TMK Madde 676: Mirasçılar arasında payların oluşturulması ve fiilen alınması veya aralarında yapacakları paylaşma sözleşmesi mirasçıları bağlar.Paylaşma sözleşmesiyle mirasçılar, tereke mallarının tamamı veya bir kısmı üzerindeki elbirliği mülkiyetinin miras payları oranında paylı mülkiyete dönüştürülmesini de kabul edebilirler.

TMK Madde 677: Terekenin tamamı veya bir kısmı üzerinde miras payının devri konusunda mirasçılar arasında yapılan sözleşmelerin geçerliliği yazılı şekle bağlıdır.Bir mirasçının üçüncü kişiyle yapacağı böyle bir sözleşmenin geçerliliği, noterlikçe düzenlenmesine bağlıdır.
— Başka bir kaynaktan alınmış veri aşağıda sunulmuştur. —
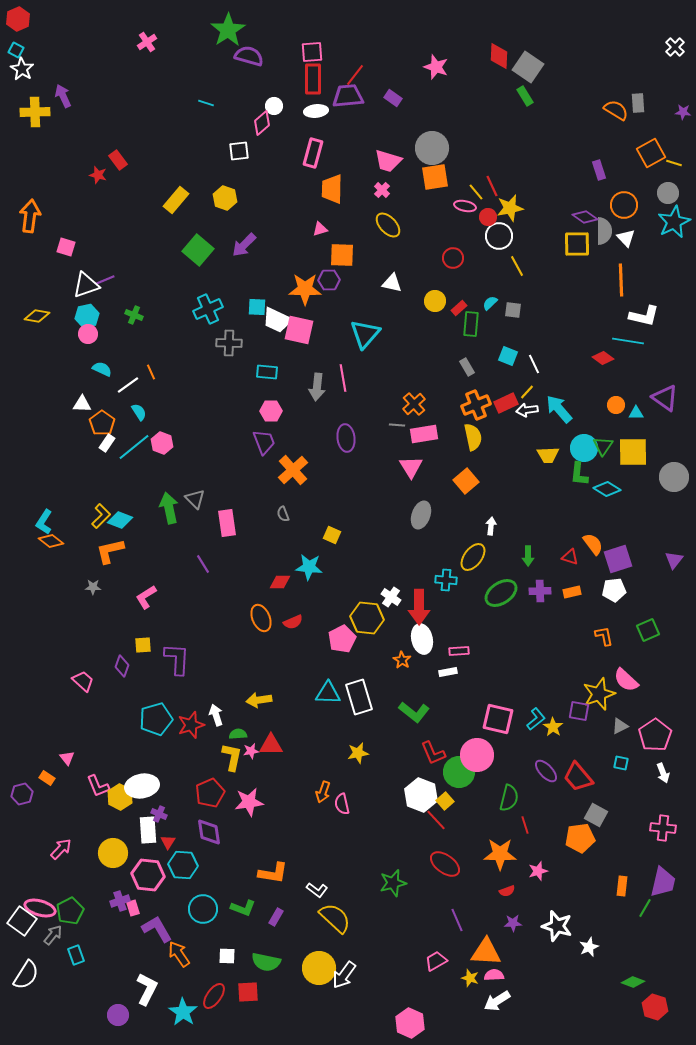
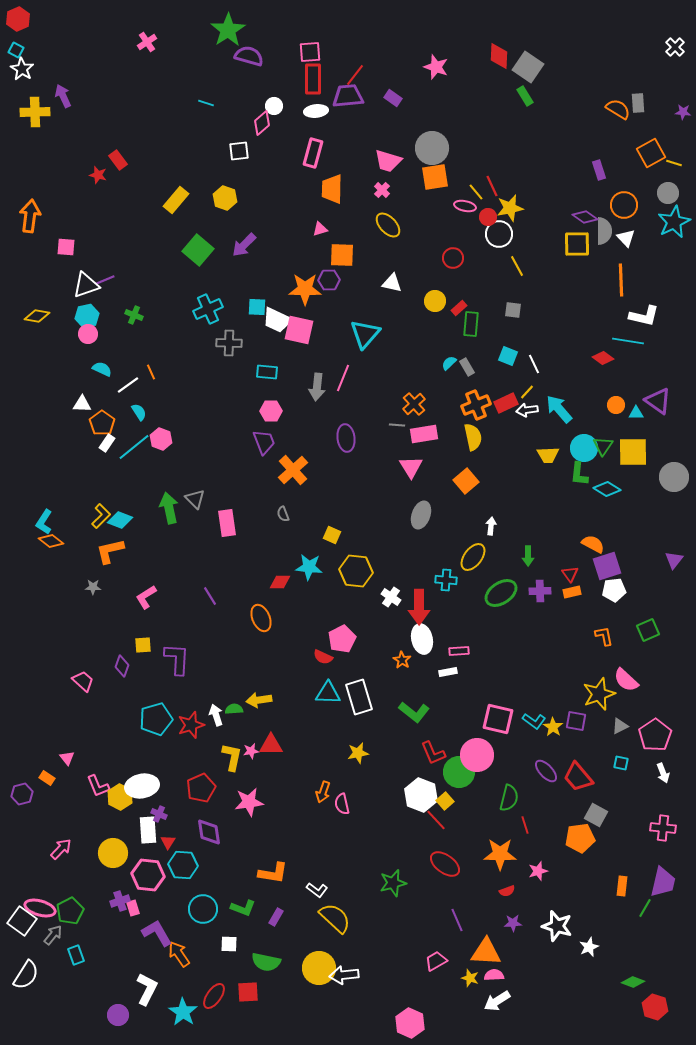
pink square at (312, 52): moved 2 px left
orange semicircle at (616, 110): moved 2 px right, 1 px up
white circle at (499, 236): moved 2 px up
pink square at (66, 247): rotated 12 degrees counterclockwise
cyan semicircle at (490, 303): moved 41 px left, 60 px down
pink line at (343, 378): rotated 32 degrees clockwise
purple triangle at (665, 398): moved 7 px left, 3 px down
pink hexagon at (162, 443): moved 1 px left, 4 px up
orange semicircle at (593, 544): rotated 25 degrees counterclockwise
red triangle at (570, 557): moved 17 px down; rotated 36 degrees clockwise
purple square at (618, 559): moved 11 px left, 7 px down
purple line at (203, 564): moved 7 px right, 32 px down
yellow hexagon at (367, 618): moved 11 px left, 47 px up
red semicircle at (293, 622): moved 30 px right, 35 px down; rotated 48 degrees clockwise
purple square at (579, 711): moved 3 px left, 10 px down
cyan L-shape at (536, 719): moved 2 px left, 2 px down; rotated 75 degrees clockwise
green semicircle at (238, 734): moved 4 px left, 25 px up
red pentagon at (210, 793): moved 9 px left, 5 px up
purple L-shape at (157, 929): moved 4 px down
white square at (227, 956): moved 2 px right, 12 px up
white arrow at (344, 975): rotated 48 degrees clockwise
Sözleşme bu kişiye paylaşmaya katılma yetkisi vermez; sadece paylaşma sonunda mirasçıya özgülenen payın kendisine verilmesini isteme hakkını sağlar.

Her ne kadar sözleşmenin geçerliliği konusunda kanunda aranan şart yazılı yapılması ise de, miras paylaşma sözleşmesinin konusu bir taşınmaza ilişkin mülkiyet veya başkaca bir ayni hakkın devrini içeriyorsa yazılı yapılması, olası bir ihtilafta ispat noktasında yeterli olmayacaktır. Burada en azından sözleşmenin noter huzurunda akdedilmesi daha güvenli olacak ve ispat kolaylığı sağlayacaktır.

Mirasçılar anlaşamazsa ne olur?

Mirasçılardan her biri, sözleşme veya kanun gereğince ortaklığı sürdürmekle yükümlü olmadıkça, her zaman mirasın paylaşılmasını isteyebilir. Her mirasçı, terekedeki belirli malların aynen, olanak yoksa satış yoluyla paylaştırılmasına karar verilmesini sulh mahkemesinden isteyebilir. Mirasçılardan birinin istemi üzerine hâkim, terekenin tamamını ve terekedeki malların her birini göz önünde tutarak, olanak varsa taşınmazlardan her birinin tamamının bir mirasçıya verilmesi suretiyle paylaştırmayı yapar.Mirasçılara verilen taşınmazların değerleri arasındaki fark para ödenmesi yoluyla giderilerek miras payları arasında denkleştirme sağlanır.
Paylaşmanın derhâl yapılması, paylaşım konusu malın veya terekenin değerini önemli ölçüde azaltacaksa; sulh hâkimi, mirasçılardan birinin istemi üzerine bu malın veya terekenin paylaşılmasının ertelenmesine karar verebilir.Mirasçılardan biri tarafından açılmış olan paylaşma davasına rağmen yine de taraflar arasında paylaşma sözleşmesi yapılması mümkündür. Bu durumda dava, sulh yoluyla sona ermiş olur.
Mirasın paylaşılması hususunda tüm mirasçıların şekil şartlarına uyarak anlaşmaları mümkün olmazsa, her mirasçı paylaşmanın mahkeme kanalıyla yapılması için bir paylaşma davası açmaya yetkilidir. Bu dava, miras bırakanın son yerleşim yerinde bulunan Sulh Hukuk Mahkemesinde açılmalıdır. Davayı açan mirasçı, diğer tüm mirasçıları davalı olarak göstermelidir. Ayrıca dava tüm terekenin yani mirasın hepsinin paylaştırılması amacıyla açılmış olmalıdır. Paylaşma davasında hakim, üzerinde tüm mirasçıların hakkı olan hak ve malları, miras paylarına göre gruplara ayırarak, tek başına hak sahipliği yaratacak şekilde her bir mirasçıya tahsis eder. Ancak bazı mevcutlar buna uygun değilse, satış yoluyla bedelinin paylaştırır.Paylaşma davasını açma bir süreye bağlanmamıştır. Bu bakımdan, mirasın açılmasından başlayarak paylaşma gerçekleşinceye kadar bu dava açılabilir.